• **WRITTEN TASK**:
Write the records out again exactly as they read, dropping any picture they hold.

[Front-end code change data]
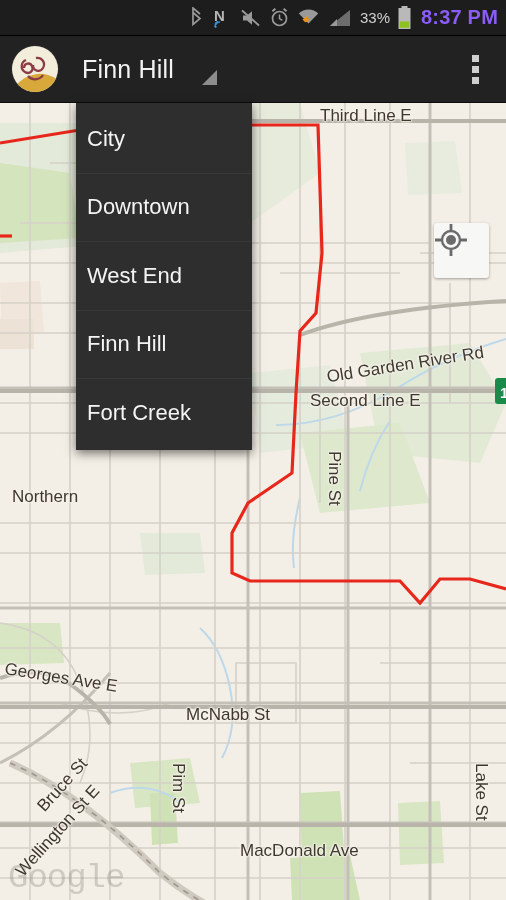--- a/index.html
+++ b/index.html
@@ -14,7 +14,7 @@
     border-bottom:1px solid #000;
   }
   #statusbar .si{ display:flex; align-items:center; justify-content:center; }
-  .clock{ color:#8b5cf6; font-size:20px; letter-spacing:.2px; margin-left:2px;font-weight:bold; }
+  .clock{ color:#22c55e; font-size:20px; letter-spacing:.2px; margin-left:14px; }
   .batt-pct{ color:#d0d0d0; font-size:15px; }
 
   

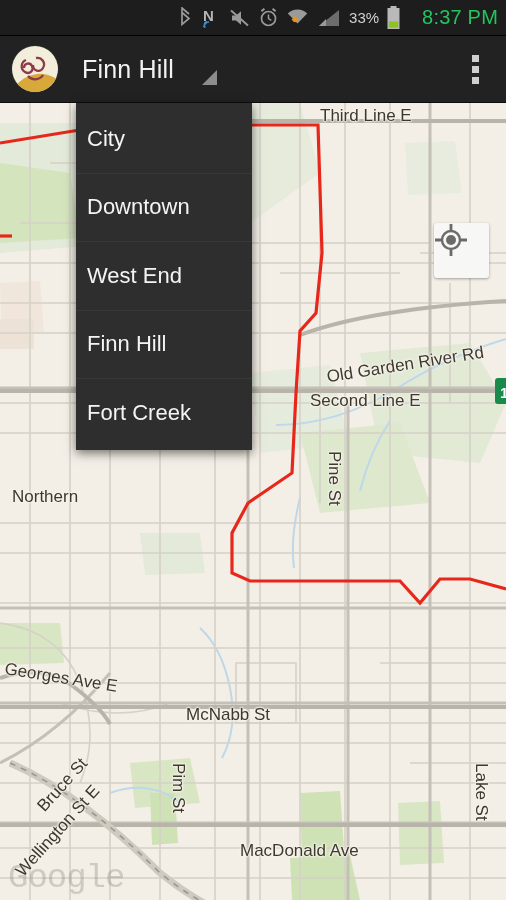--- a/index.html
+++ b/index.html
@@ -76,7 +76,7 @@
 
   
   #dropdown{
-    position:absolute; left:76px; top:103px; width:176px;
+    position:absolute; left:76px; top:103px; width:131px;
     background:#2e2e2e; box-shadow:0 3px 10px rgba(0,0,0,.55);
     padding-top:2px; padding-bottom:2px;
   }

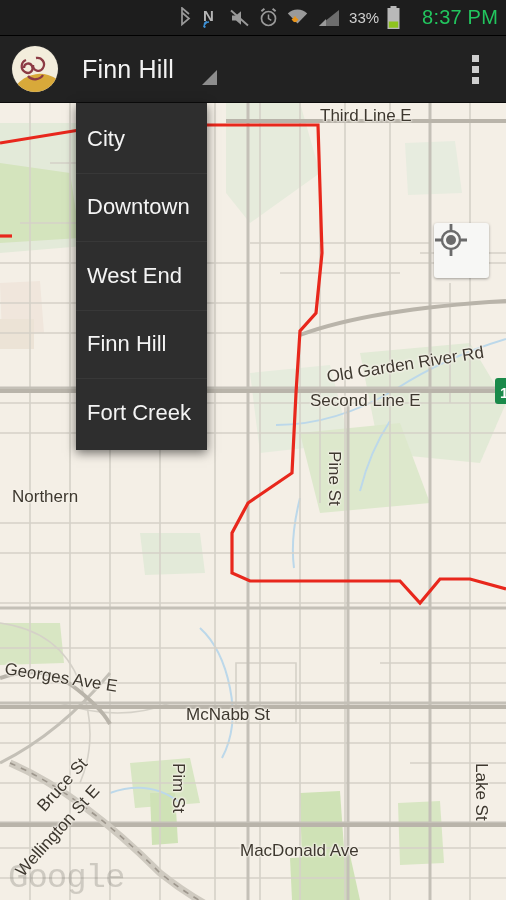--- a/index.html
+++ b/index.html
@@ -267,9 +267,6 @@
       <span>City</span>
     </div>
     <div class="ditem">
-      <span>Downtown</span>
-    </div>
-    <div class="ditem">
       <span>West End</span>
     </div>
     <div class="ditem">

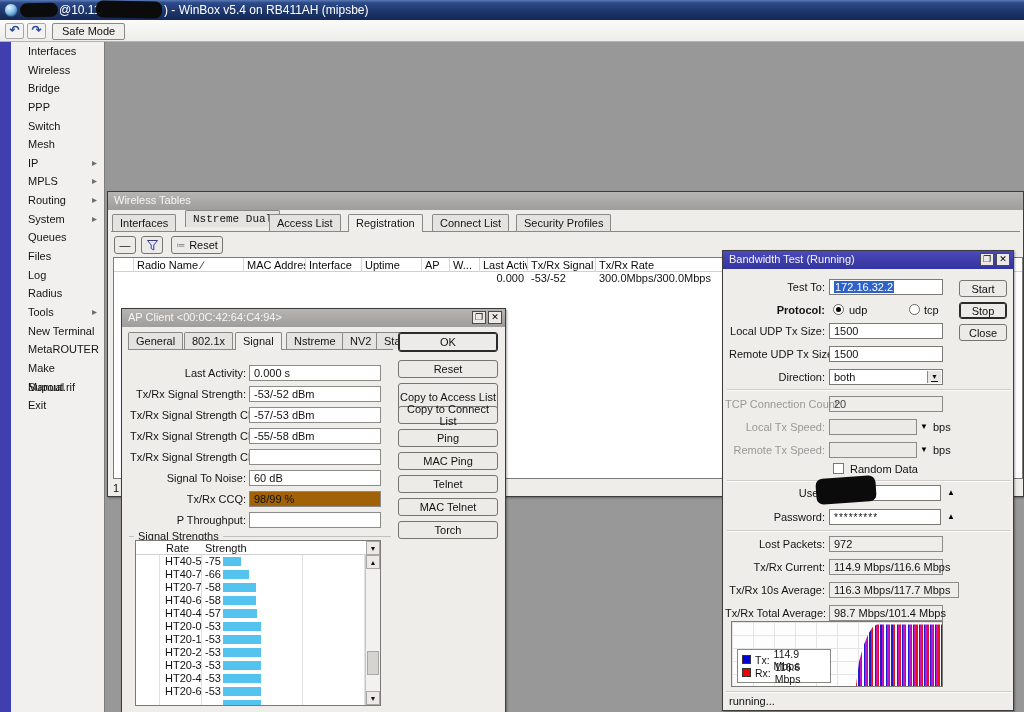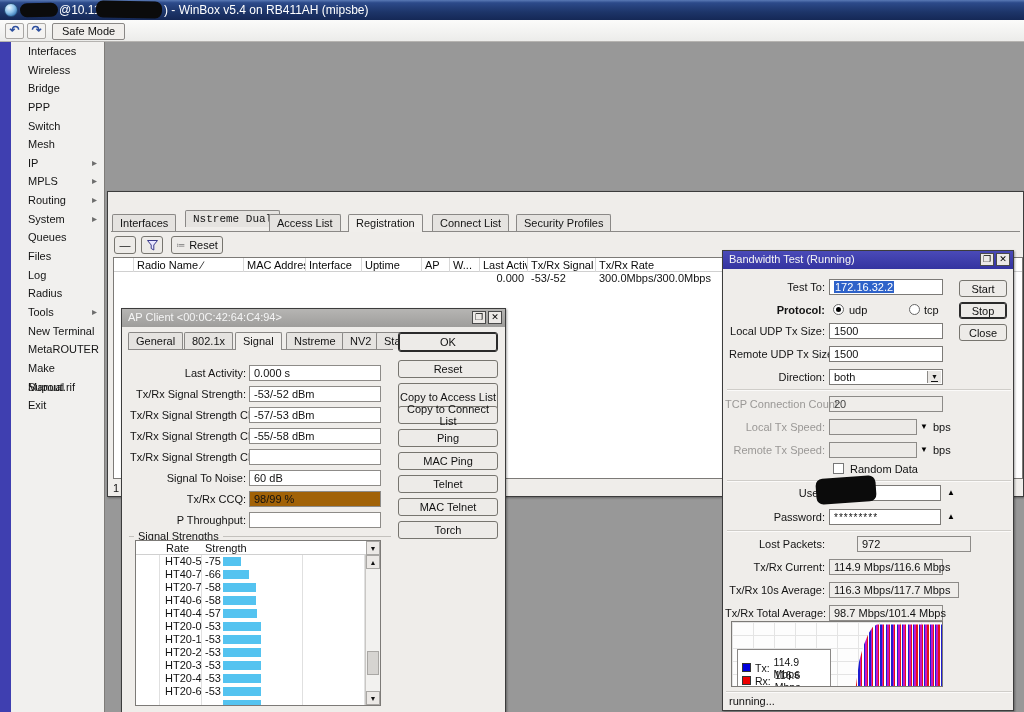--- a/index.html
+++ b/index.html
@@ -142,6 +142,9 @@
     </div>
 
   <div class="win" style="left:107px;top:191px;width:917px;height:306px;z-index:10;">
+    <div class="titlebar inactive">
+      <span>Wireless Tables</span>
+    </div>
     <div id="wt-tabs">
         <div class="tab" style="left: 4px; top: 22px;">Interfaces</div>
         <div class="tab" style="left: 77px; top: 18px; font-family: Liberation Mono, monospace;">Nstreme Dual</div>

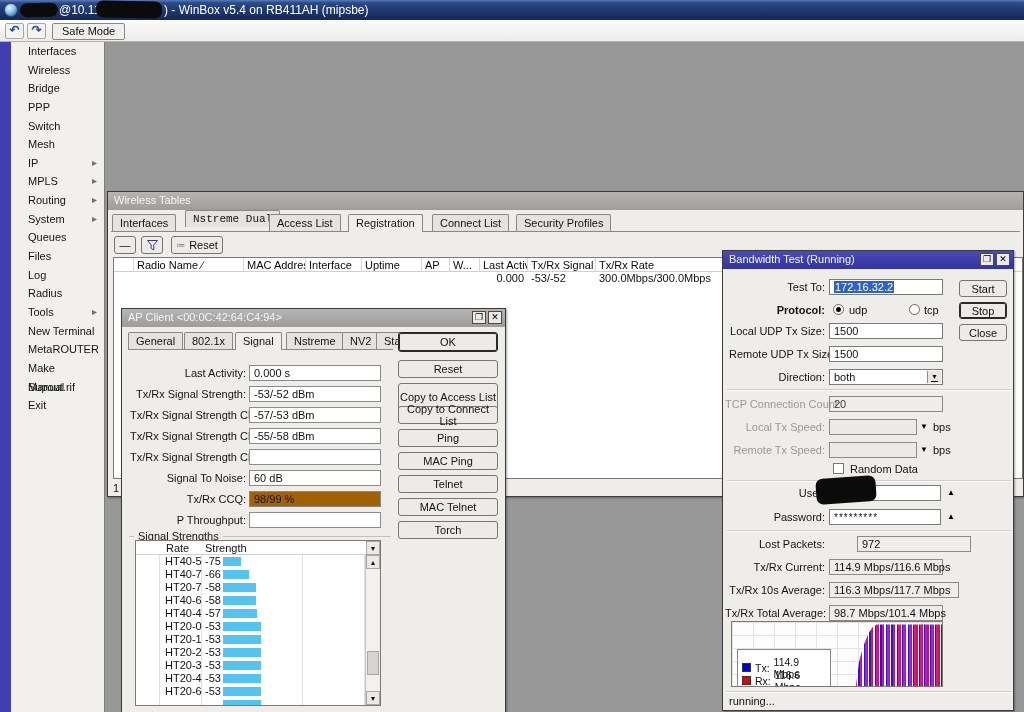--- a/index.html
+++ b/index.html
@@ -402,7 +402,7 @@
 
     <div id="bt-stats">
         <div class="flabel" style="left: 2px; top: 285px; width: 100px;">Lost Packets:</div>
-        <div class="robox" style="left: 106px; top: 285px; width: 114px; margin-left: 28px;">
+        <div class="robox" style="left: 106px; top: 285px; width: 114px;">
           <span>972</span>
         </div>
         <div class="flabel" style="left: 2px; top: 308px; width: 100px;">Tx/Rx Current:</div>

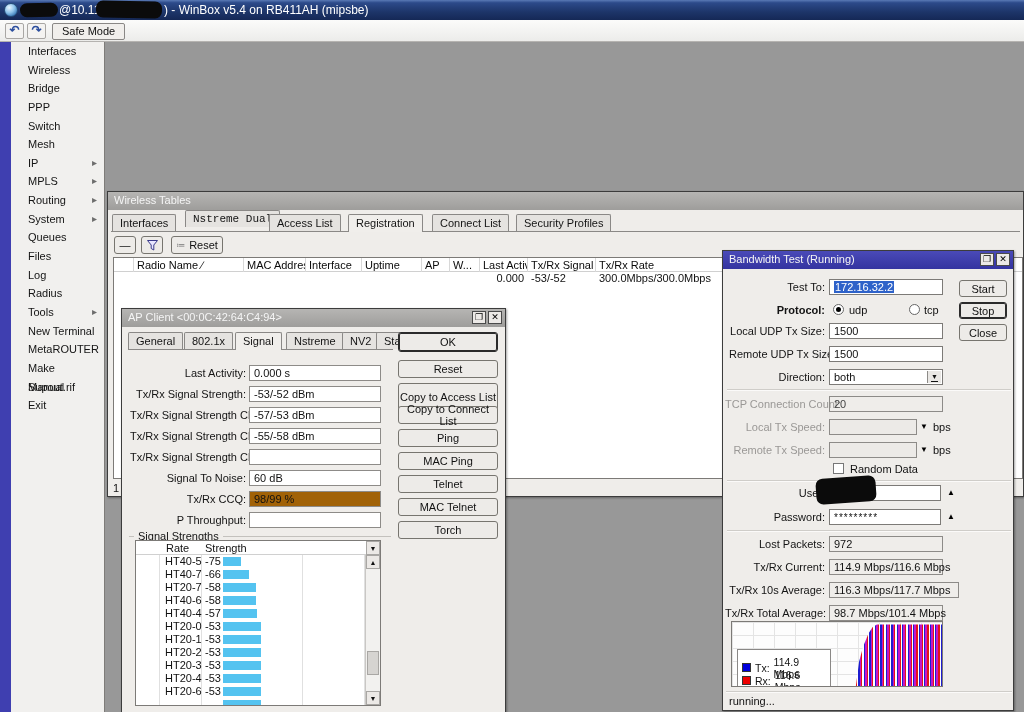--- a/index.html
+++ b/index.html
@@ -91,7 +91,7 @@
     background:repeating-linear-gradient(90deg,#1d1dcf 0 1px,#c616c6 1px 3px,#e41414 3px 4px,#ffffff 4px 5.5px);
     clip-path:polygon(59% 100%,60.5% 62%,62.5% 38%,65% 18%,67% 8%,69% 4%,100% 4%,100% 100%); }
   #bt-legend { position:absolute; left:5px; top:27px; width:94px; background:#fff; border:1px solid #8a8886;
-    padding:11px 4px; font-size:10.5px; }
+    padding:3px 4px; font-size:10.5px; }
   .leg-row { display:flex; align-items:center; height:13px; }
   .leg-swatch { width:9px; height:9px; border:1px solid #333; margin-right:4px; flex:none; }
   .radio { position:absolute; width:11px; height:11px; border:1px solid #666; border-radius:50%; background:#fff; }

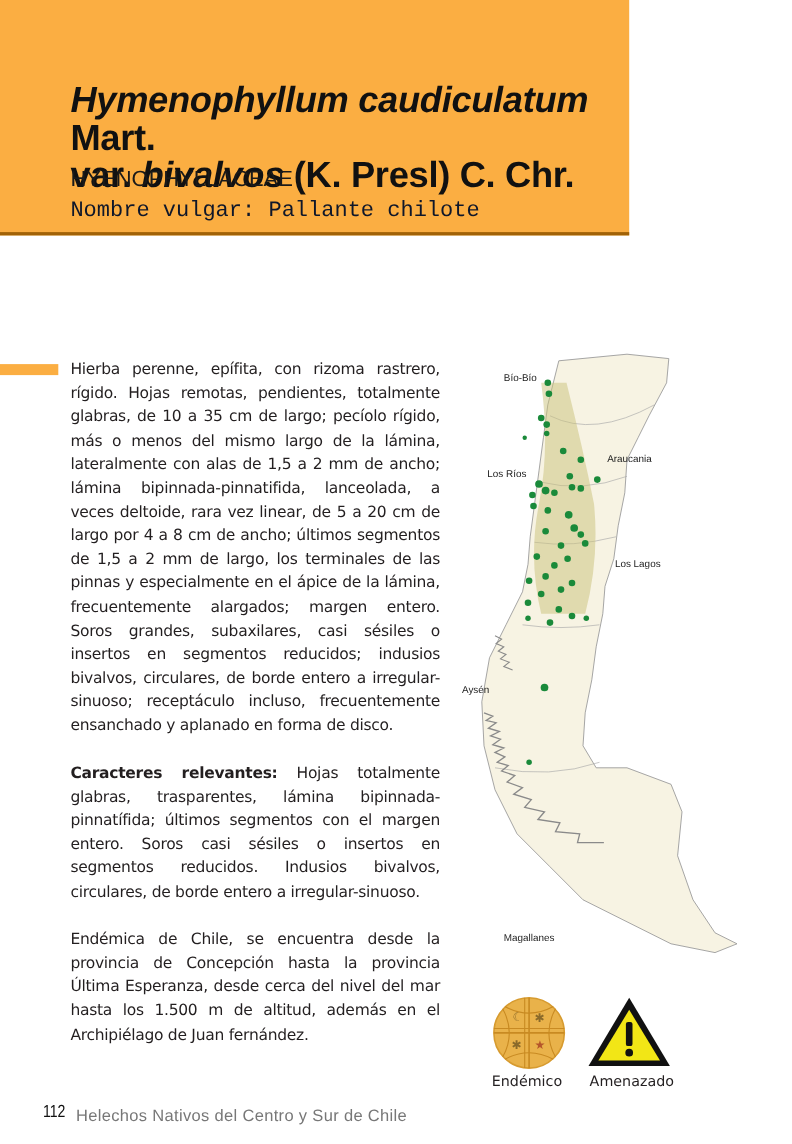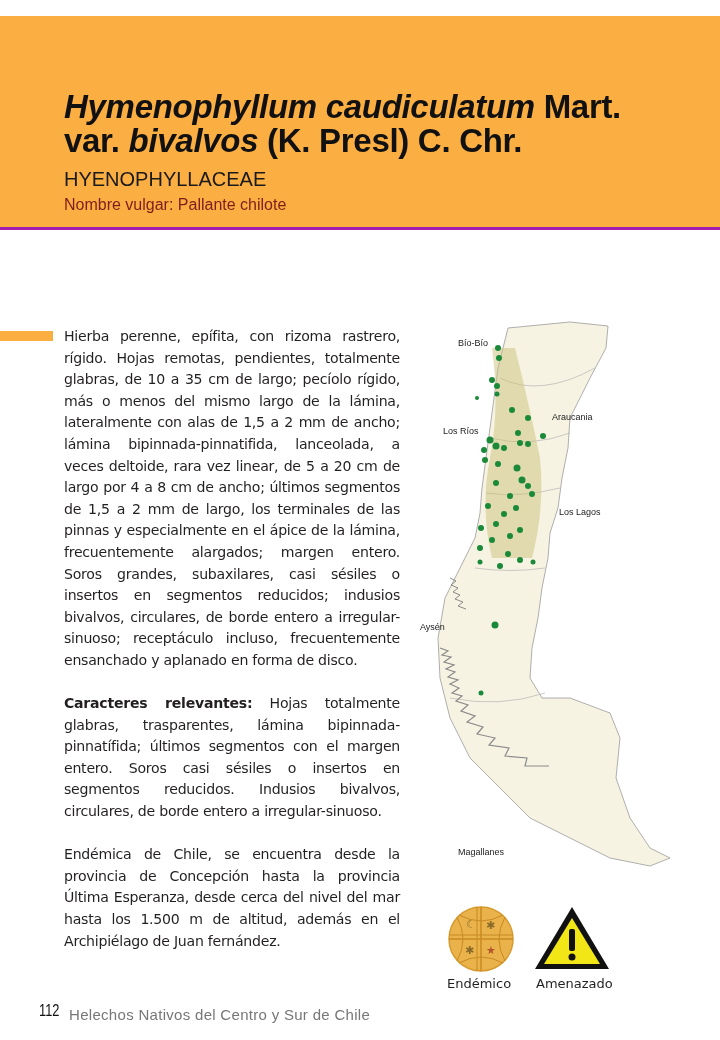--- a/index.html
+++ b/index.html
@@ -8,9 +8,9 @@
       background: #ffffff; font-family: "DejaVu Sans", sans-serif; color: #231f20;
     }
     .header {
-      position: absolute; left: 0; top: 16px; width: 720px; height: 214px;
+      position: absolute; left: 0; top: 0; width: 572px; height: 214px;
       background: #fbae42;
-      border-bottom: 3px solid #a21caf;
+      border-bottom: 3px solid #a16207;
       box-sizing: border-box;
     }
     .title {

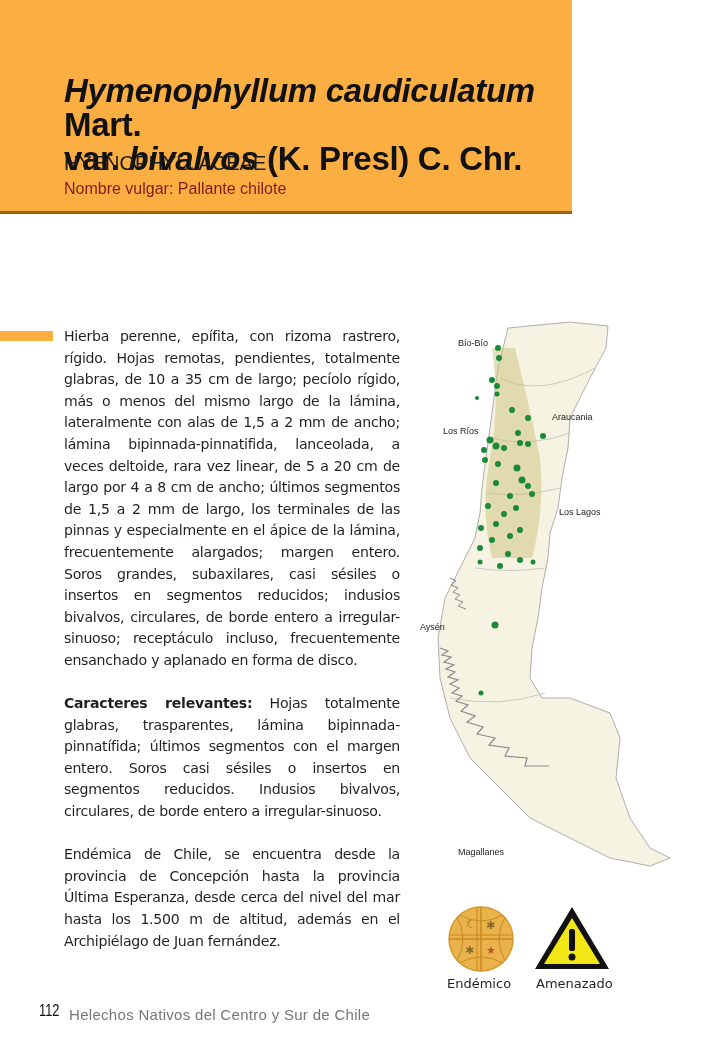--- a/index.html
+++ b/index.html
@@ -25,7 +25,7 @@
     }
     .vulgar {
       position: absolute; left: 64px; top: 180px;
-      font-family: Liberation Sans, sans-serif; font-size: 16px; color: #7f1d1d;
+      font-family: Liberation Mono, monospace; font-size: 20px; color: #0f172a;
     }
     .accent-bar {
       position: absolute; left: 0; top: 331px; width: 53px; height: 10px; background: #fbae42;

• **REPLY TO THE EXERCISE**:
--- a/index.html
+++ b/index.html
@@ -14,7 +14,7 @@
     border-bottom:1px solid #000;
   }
   #statusbar .si{ display:flex; align-items:center; justify-content:center; }
-  .clock{ color:#8b5cf6; font-size:20px; letter-spacing:.2px; margin-left:2px;font-weight:bold; }
+  .clock{ color:#22c55e; font-size:20px; letter-spacing:.2px; margin-left:14px; }
   .batt-pct{ color:#d0d0d0; font-size:15px; }
 
   

--- a/index.html
+++ b/index.html
@@ -76,7 +76,7 @@
 
   
   #dropdown{
-    position:absolute; left:76px; top:103px; width:176px;
+    position:absolute; left:76px; top:103px; width:131px;
     background:#2e2e2e; box-shadow:0 3px 10px rgba(0,0,0,.55);
     padding-top:2px; padding-bottom:2px;
   }

--- a/index.html
+++ b/index.html
@@ -267,9 +267,6 @@
       <span>City</span>
     </div>
     <div class="ditem">
-      <span>Downtown</span>
-    </div>
-    <div class="ditem">
       <span>West End</span>
     </div>
     <div class="ditem">

--- a/index.html
+++ b/index.html
@@ -142,6 +142,9 @@
     </div>
 
   <div class="win" style="left:107px;top:191px;width:917px;height:306px;z-index:10;">
+    <div class="titlebar inactive">
+      <span>Wireless Tables</span>
+    </div>
     <div id="wt-tabs">
         <div class="tab" style="left: 4px; top: 22px;">Interfaces</div>
         <div class="tab" style="left: 77px; top: 18px; font-family: Liberation Mono, monospace;">Nstreme Dual</div>

--- a/index.html
+++ b/index.html
@@ -402,7 +402,7 @@
 
     <div id="bt-stats">
         <div class="flabel" style="left: 2px; top: 285px; width: 100px;">Lost Packets:</div>
-        <div class="robox" style="left: 106px; top: 285px; width: 114px; margin-left: 28px;">
+        <div class="robox" style="left: 106px; top: 285px; width: 114px;">
           <span>972</span>
         </div>
         <div class="flabel" style="left: 2px; top: 308px; width: 100px;">Tx/Rx Current:</div>

--- a/index.html
+++ b/index.html
@@ -91,7 +91,7 @@
     background:repeating-linear-gradient(90deg,#1d1dcf 0 1px,#c616c6 1px 3px,#e41414 3px 4px,#ffffff 4px 5.5px);
     clip-path:polygon(59% 100%,60.5% 62%,62.5% 38%,65% 18%,67% 8%,69% 4%,100% 4%,100% 100%); }
   #bt-legend { position:absolute; left:5px; top:27px; width:94px; background:#fff; border:1px solid #8a8886;
-    padding:11px 4px; font-size:10.5px; }
+    padding:3px 4px; font-size:10.5px; }
   .leg-row { display:flex; align-items:center; height:13px; }
   .leg-swatch { width:9px; height:9px; border:1px solid #333; margin-right:4px; flex:none; }
   .radio { position:absolute; width:11px; height:11px; border:1px solid #666; border-radius:50%; background:#fff; }

--- a/index.html
+++ b/index.html
@@ -8,9 +8,9 @@
       background: #ffffff; font-family: "DejaVu Sans", sans-serif; color: #231f20;
     }
     .header {
-      position: absolute; left: 0; top: 16px; width: 720px; height: 214px;
+      position: absolute; left: 0; top: 0; width: 572px; height: 214px;
       background: #fbae42;
-      border-bottom: 3px solid #a21caf;
+      border-bottom: 3px solid #a16207;
       box-sizing: border-box;
     }
     .title {

--- a/index.html
+++ b/index.html
@@ -25,7 +25,7 @@
     }
     .vulgar {
       position: absolute; left: 64px; top: 180px;
-      font-family: Liberation Sans, sans-serif; font-size: 16px; color: #7f1d1d;
+      font-family: Liberation Mono, monospace; font-size: 20px; color: #0f172a;
     }
     .accent-bar {
       position: absolute; left: 0; top: 331px; width: 53px; height: 10px; background: #fbae42;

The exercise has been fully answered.